天皇の執刀医「心臓病はここまで治せる」

リハビリ期間中の自転車は厳禁

 心臓手術を受けた後、日常生活に戻るまでには「リハビリ」が重要だということは先週もお話ししました。

 ただし、リハビリに取り組む際に気をつけなくてはならないポイントもあります。まず、自己判断で無理をしないことです。

 一般的な心臓手術では、胸にある胸骨を切開します。術後は金属のワイヤで骨を閉じているだけなので、しっかりと骨が接合するまでには3カ月程度かかります。寝起きする際の動作などはゆっくりと行うこと。両腕を使わないと持ち上げられないものを持ったり、自転車に乗るのも厳禁です。上半身に負担が大きいスポーツや肉体労働も3カ月は控えるようにしてください。

 リハビリを始めてまだ間もないのに「もう動ける」と勘違いした患者さんが、いきなり自転車に乗って痛みがぶり返し、病院に逆戻りしたケースもあります。保険が適用されるリハビリの期間は半年間です。その間は、担当医師や看護師に相談しながら、心臓に負荷をかけすぎないように順を追って続けていくことが大切なのです。

 同時に生活習慣の回復具合をチェックすることも欠かせません。しっかり睡眠はとれているか。食欲は戻っているか。ちゃんと排泄できるようになっているか……。

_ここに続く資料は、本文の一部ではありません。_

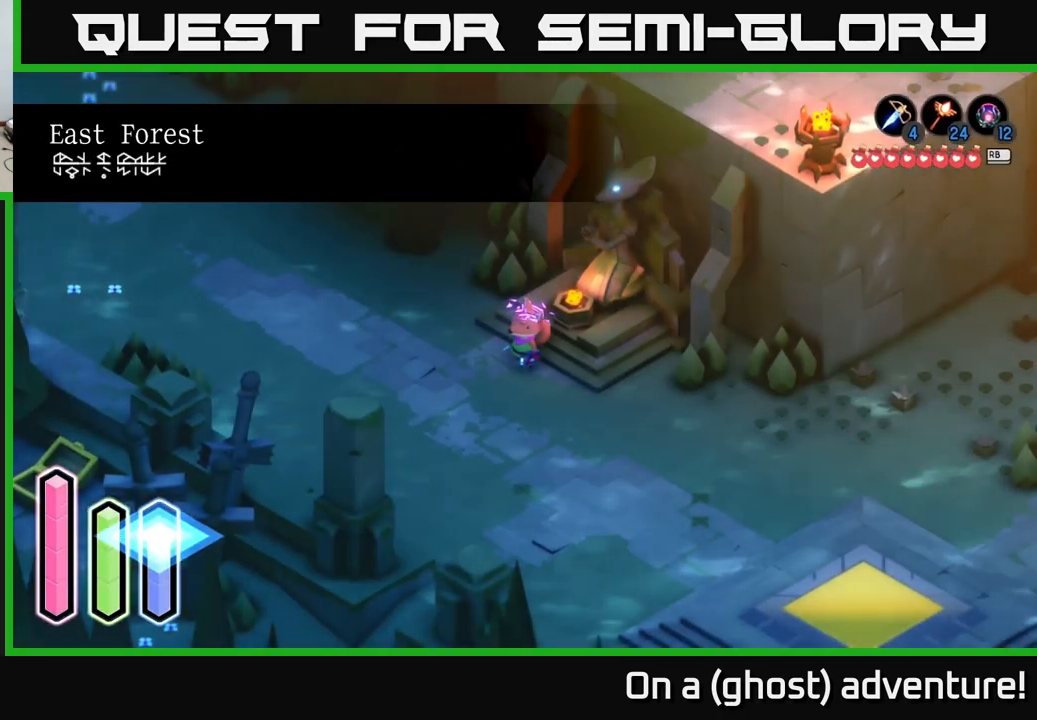
{"buttons": [], "left_stick": "center", "right_stick": "center", "events": []}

そうした生活習慣がしっかり戻っていなければ、負荷を増やしていくことはできません。担当医師によってペースは変わりますが、こうした手順を最後まできちんと守れた患者さんが、術後に「危なっかしいな」と感じていた自分と決別できるのです。

 リハビリ中は、血圧にしっかり気を配っておくことも重要です。手術後は、生理的な貧血状態になっている患者さんがほとんどです。切開した箇所が回復する過程では、血圧が低めにコントロールされているからです。

 そのため、回復が進み、食事できるようになりました、息切れもなくなりました、動けるようになりました……となった段階で一気に血圧がバーンと上がるケースがあります。それをきっかけに脳出血や大動脈解離を起こす患者さんもいます。非常にまれではありますが、命に関わることもあるので注意してください。

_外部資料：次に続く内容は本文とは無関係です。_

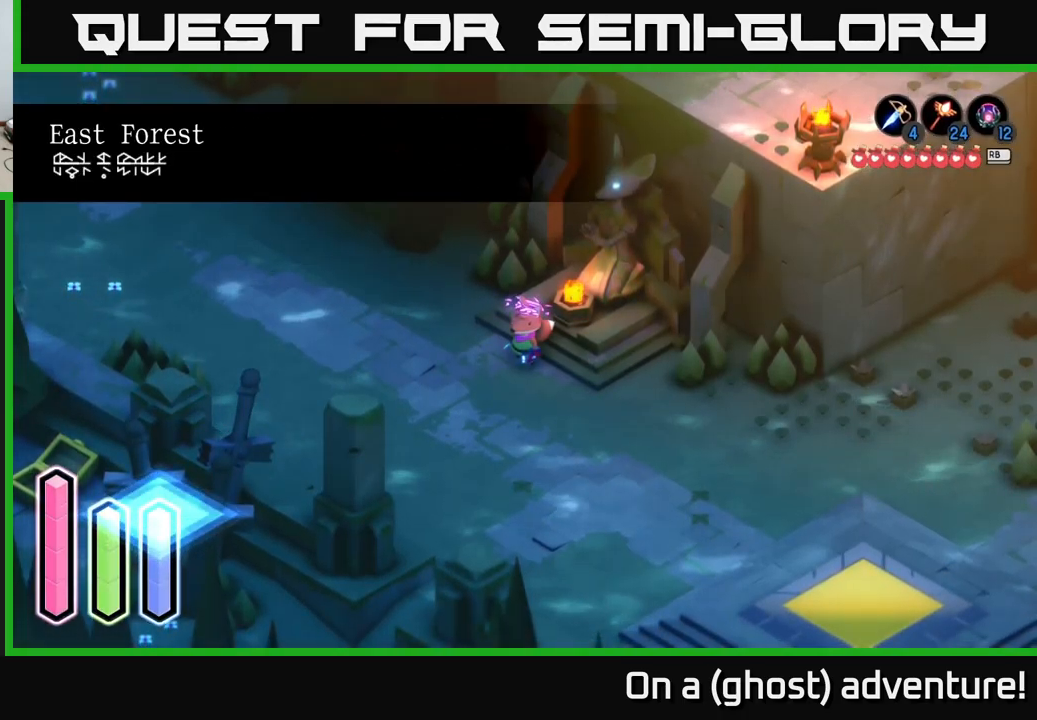
{"buttons": [], "left_stick": "down-right", "right_stick": "center", "events": [[50, "left_stick", "down-right"]]}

 血圧は朝晩定期的に測るのはもちろん、気になったらその都度チェックする。数値が高くなったらすぐに医療機関を受診しましょう。

 リハビリには精神的な支えも必要です。病院では、看護師や理学療法士がサポートしてくれますから、痛みや不安があれば我慢せずに正直に伝えてください。

 私は、自分が手術をして元気になった患者さんたちと定期的にゴルフをしています。その際、リハビリ期間のことをたずねてみると、多くの人は「最初はキツかった」と振り返ります。「看護師さんが最初は天使だけど、手術が終わったら鬼だった」なんて言う人もいました。

 ただ、そうは言いながらも「あの時は本当にツラかったけど、あれがあったから、今こうやってゴルフができるんですよね」と、みんな感謝しています。手術前よりもいいスコアを出している人もたくさんいるのです。

 看護師たちは、「ここで自分たちが背中を押してリハビリを乗り越えた患者さんは、必ず元気に回復して帰っていく」ということが分かっているから、鬼の仮面をかぶるのでしょう。リハビリは、しっかりやればやった分だけ必ず成果が返ってくるのです。

天野篤

天野篤

1955年、埼玉県蓮田市生まれ。日本大学医学部卒業後、亀田総合病院(千葉県鴨川市)や新東京病院(千葉県松戸市)などで数多くの手術症例を重ね、02年に現職に就任。これまでに執刀した手術は6500例を超え、98%以上の成功率を収めている。12年2月、東京大学と順天堂大の合同チームで天皇陛下の冠動脈バイパス手術を執刀した。近著に「天職」(プレジデント社)、「100年を生きる 心臓との付き合い方」(講談社ビーシー)、「若さは心臓から築く 新型コロナ時代の100年人生の迎え方」(講談社ビーシー)がある。